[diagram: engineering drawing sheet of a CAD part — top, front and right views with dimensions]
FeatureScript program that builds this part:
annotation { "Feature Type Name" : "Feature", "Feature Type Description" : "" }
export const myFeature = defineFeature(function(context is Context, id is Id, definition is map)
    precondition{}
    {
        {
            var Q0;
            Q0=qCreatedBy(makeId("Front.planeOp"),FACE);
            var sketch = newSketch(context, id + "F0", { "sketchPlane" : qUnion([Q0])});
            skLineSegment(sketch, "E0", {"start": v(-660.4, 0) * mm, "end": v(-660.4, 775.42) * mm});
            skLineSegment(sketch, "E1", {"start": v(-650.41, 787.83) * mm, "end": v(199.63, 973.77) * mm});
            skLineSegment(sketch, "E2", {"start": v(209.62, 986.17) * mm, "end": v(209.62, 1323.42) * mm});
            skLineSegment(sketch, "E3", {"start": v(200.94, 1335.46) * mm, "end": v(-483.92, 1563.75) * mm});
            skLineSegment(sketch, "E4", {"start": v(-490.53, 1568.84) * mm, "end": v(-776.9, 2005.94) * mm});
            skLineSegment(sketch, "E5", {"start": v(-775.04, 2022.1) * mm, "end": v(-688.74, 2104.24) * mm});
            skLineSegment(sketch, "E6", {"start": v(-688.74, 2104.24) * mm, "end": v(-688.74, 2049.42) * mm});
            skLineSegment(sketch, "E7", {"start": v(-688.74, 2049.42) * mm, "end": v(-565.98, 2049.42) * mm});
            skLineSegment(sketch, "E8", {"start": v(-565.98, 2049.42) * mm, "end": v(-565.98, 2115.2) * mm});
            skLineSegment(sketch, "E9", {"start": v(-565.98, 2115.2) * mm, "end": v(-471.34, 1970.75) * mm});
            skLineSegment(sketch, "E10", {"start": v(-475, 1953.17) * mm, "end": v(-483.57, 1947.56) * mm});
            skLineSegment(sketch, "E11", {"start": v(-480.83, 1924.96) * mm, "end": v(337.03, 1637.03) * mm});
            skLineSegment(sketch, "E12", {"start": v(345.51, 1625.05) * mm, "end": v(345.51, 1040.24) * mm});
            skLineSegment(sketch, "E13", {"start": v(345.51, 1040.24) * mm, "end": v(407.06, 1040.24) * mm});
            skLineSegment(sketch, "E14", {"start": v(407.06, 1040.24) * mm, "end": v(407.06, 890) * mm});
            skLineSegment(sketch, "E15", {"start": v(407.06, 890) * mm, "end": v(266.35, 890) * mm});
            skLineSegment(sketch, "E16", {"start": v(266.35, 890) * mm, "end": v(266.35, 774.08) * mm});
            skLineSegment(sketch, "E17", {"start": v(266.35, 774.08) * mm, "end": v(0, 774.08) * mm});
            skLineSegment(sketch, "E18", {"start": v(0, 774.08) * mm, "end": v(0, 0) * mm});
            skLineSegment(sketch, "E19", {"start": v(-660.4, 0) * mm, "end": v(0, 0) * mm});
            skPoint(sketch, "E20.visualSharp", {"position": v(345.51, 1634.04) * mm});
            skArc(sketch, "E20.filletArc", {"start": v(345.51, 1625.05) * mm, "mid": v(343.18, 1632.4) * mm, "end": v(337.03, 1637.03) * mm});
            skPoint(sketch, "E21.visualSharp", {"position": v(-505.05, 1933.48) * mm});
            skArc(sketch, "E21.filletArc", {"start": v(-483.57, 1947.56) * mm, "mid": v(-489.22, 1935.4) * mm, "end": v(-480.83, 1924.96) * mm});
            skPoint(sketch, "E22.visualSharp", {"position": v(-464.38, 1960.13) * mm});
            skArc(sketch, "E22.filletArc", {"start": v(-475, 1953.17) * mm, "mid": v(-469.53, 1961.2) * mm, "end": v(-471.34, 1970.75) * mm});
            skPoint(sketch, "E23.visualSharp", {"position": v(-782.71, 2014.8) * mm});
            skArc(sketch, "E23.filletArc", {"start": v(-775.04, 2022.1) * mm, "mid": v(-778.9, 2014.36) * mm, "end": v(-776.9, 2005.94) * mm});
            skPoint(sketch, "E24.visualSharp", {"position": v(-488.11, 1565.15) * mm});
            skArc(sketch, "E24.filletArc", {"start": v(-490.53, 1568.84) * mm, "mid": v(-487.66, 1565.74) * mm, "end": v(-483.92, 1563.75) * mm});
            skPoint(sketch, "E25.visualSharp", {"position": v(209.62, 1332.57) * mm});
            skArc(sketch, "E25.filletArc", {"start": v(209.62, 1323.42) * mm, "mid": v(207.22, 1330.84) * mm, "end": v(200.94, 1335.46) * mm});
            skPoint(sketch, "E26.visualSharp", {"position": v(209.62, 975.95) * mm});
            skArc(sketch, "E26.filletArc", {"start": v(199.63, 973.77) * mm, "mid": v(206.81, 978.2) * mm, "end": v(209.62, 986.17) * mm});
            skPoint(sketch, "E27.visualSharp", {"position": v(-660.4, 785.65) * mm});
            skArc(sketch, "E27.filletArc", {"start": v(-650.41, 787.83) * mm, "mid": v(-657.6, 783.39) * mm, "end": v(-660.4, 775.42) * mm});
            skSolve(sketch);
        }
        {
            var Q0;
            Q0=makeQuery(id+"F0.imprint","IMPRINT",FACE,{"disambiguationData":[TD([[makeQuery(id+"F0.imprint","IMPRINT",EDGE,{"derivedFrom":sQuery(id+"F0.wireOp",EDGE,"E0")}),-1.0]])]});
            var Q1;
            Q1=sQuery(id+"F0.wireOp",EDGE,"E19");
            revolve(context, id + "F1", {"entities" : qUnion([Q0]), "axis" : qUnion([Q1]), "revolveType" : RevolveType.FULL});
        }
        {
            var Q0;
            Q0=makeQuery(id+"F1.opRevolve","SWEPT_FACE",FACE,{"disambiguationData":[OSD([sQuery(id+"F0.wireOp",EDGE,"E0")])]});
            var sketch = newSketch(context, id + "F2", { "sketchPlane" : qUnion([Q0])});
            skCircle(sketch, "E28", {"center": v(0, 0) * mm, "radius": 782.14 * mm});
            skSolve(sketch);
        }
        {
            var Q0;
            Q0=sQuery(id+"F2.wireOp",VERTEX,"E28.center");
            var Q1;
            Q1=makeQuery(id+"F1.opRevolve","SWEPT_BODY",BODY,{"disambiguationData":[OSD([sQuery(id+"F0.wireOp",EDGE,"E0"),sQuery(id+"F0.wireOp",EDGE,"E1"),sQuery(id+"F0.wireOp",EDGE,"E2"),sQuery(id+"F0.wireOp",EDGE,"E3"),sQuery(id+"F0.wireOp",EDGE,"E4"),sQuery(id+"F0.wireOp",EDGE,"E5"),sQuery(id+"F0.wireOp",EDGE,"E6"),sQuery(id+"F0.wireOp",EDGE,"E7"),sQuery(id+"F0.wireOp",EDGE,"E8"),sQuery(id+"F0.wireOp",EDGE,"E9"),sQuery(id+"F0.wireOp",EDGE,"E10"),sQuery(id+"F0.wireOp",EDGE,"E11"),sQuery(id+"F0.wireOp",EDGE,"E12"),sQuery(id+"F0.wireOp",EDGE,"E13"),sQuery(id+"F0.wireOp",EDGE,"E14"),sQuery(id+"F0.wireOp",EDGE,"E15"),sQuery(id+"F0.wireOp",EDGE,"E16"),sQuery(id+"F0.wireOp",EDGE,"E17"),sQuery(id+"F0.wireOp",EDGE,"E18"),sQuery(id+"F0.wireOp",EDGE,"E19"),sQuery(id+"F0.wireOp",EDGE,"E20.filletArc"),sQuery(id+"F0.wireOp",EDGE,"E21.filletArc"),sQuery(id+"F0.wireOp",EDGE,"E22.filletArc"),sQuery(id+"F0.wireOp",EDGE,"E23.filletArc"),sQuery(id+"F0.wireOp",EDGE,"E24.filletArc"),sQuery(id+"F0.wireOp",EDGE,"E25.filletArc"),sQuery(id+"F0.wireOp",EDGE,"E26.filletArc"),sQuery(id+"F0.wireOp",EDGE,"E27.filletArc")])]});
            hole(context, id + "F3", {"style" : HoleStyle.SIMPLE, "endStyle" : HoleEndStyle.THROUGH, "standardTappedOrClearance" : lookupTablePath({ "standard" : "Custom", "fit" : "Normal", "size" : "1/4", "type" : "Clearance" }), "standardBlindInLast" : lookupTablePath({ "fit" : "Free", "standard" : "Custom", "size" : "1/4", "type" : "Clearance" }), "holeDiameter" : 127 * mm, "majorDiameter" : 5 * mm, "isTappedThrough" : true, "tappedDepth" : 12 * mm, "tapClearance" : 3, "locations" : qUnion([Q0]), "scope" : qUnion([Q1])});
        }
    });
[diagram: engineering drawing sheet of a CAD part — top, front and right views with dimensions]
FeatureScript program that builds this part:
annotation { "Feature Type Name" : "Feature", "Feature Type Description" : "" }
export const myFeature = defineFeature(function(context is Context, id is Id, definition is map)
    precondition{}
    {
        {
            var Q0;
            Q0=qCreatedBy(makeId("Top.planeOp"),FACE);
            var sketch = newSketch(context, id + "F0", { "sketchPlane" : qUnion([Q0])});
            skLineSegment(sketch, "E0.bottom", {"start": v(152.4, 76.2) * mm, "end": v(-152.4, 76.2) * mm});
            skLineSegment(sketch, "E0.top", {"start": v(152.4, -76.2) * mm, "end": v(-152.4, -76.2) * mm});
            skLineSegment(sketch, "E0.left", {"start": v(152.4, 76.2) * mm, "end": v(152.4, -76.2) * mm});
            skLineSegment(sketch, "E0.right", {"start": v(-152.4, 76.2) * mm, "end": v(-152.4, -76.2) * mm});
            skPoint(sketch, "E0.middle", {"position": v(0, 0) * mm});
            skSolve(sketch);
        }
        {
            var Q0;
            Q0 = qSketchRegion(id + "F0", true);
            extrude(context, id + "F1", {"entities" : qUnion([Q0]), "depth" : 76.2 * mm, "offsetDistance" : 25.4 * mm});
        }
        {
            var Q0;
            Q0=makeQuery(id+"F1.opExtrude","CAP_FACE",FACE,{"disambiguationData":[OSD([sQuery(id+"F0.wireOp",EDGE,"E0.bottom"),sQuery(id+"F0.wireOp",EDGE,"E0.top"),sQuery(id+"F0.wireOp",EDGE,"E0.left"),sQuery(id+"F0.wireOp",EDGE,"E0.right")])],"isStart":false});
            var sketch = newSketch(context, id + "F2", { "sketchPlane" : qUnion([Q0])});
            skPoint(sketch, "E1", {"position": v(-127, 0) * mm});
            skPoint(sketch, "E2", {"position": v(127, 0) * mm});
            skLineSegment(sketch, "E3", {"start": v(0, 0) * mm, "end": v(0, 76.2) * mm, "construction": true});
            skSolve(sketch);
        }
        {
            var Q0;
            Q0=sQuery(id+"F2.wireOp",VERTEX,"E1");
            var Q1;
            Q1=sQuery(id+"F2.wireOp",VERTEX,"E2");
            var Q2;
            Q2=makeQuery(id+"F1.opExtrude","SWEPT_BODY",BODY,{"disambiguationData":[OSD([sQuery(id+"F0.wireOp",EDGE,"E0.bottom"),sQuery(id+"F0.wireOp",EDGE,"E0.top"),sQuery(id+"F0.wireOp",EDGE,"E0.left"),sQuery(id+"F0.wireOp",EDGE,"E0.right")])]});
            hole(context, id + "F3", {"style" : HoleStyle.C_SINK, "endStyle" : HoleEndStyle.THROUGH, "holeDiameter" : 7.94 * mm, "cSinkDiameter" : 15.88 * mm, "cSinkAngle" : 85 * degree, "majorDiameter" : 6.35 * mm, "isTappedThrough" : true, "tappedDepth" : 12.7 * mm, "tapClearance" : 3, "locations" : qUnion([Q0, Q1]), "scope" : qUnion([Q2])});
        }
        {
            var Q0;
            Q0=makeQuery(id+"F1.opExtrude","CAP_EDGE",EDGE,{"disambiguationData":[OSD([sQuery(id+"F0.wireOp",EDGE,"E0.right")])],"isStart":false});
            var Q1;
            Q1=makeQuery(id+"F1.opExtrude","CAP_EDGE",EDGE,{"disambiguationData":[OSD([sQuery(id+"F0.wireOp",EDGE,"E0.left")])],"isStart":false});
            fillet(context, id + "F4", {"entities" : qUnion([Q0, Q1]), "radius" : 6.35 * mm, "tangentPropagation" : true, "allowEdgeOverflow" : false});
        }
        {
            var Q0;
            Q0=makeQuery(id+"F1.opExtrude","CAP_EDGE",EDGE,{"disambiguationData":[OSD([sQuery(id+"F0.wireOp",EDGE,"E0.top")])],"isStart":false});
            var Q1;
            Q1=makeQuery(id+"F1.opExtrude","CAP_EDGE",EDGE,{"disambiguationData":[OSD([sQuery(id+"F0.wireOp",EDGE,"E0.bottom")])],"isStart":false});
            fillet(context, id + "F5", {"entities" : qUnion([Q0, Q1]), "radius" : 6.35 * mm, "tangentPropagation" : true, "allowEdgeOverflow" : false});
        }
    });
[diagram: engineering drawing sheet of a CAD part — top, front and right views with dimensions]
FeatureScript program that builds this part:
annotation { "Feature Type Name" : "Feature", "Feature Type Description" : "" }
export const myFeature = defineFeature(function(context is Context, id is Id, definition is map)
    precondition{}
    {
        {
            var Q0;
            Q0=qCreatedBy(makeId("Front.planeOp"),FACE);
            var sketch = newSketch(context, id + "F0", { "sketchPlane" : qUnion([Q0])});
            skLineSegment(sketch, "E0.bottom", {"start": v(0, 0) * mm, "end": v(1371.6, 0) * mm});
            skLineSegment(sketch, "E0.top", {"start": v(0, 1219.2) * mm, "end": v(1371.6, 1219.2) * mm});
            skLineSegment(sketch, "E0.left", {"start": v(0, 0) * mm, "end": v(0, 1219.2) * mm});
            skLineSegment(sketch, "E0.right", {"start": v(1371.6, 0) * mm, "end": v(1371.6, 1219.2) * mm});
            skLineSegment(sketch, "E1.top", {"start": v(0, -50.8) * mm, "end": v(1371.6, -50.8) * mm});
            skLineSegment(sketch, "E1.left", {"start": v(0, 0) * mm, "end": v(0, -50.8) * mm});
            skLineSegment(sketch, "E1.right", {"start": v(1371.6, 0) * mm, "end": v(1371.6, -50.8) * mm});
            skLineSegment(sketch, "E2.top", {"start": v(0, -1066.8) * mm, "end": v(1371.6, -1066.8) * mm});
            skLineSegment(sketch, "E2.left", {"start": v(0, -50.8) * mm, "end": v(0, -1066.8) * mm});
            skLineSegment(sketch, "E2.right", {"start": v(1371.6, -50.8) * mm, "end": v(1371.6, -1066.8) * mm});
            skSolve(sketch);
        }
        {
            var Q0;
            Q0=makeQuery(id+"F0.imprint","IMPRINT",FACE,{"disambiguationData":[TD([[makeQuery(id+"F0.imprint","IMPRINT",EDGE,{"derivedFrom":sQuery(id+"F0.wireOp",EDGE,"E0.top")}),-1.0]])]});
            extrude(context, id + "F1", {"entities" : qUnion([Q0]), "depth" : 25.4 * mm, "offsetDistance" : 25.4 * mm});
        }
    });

### Your task
Find each line in the records that contains the string "radius" and copy that line in full. The match is case-sensitive.

### Written response
            skCircle(sketch, "E28", {"center": v(0, 0) * mm, "radius": 782.14 * mm});
            fillet(context, id + "F4", {"entities" : qUnion([Q0, Q1]), "radius" : 6.35 * mm, "tangentPropagation" : true, "allowEdgeOverflow" : false});
            fillet(context, id + "F5", {"entities" : qUnion([Q0, Q1]), "radius" : 6.35 * mm, "tangentPropagation" : true, "allowEdgeOverflow" : false});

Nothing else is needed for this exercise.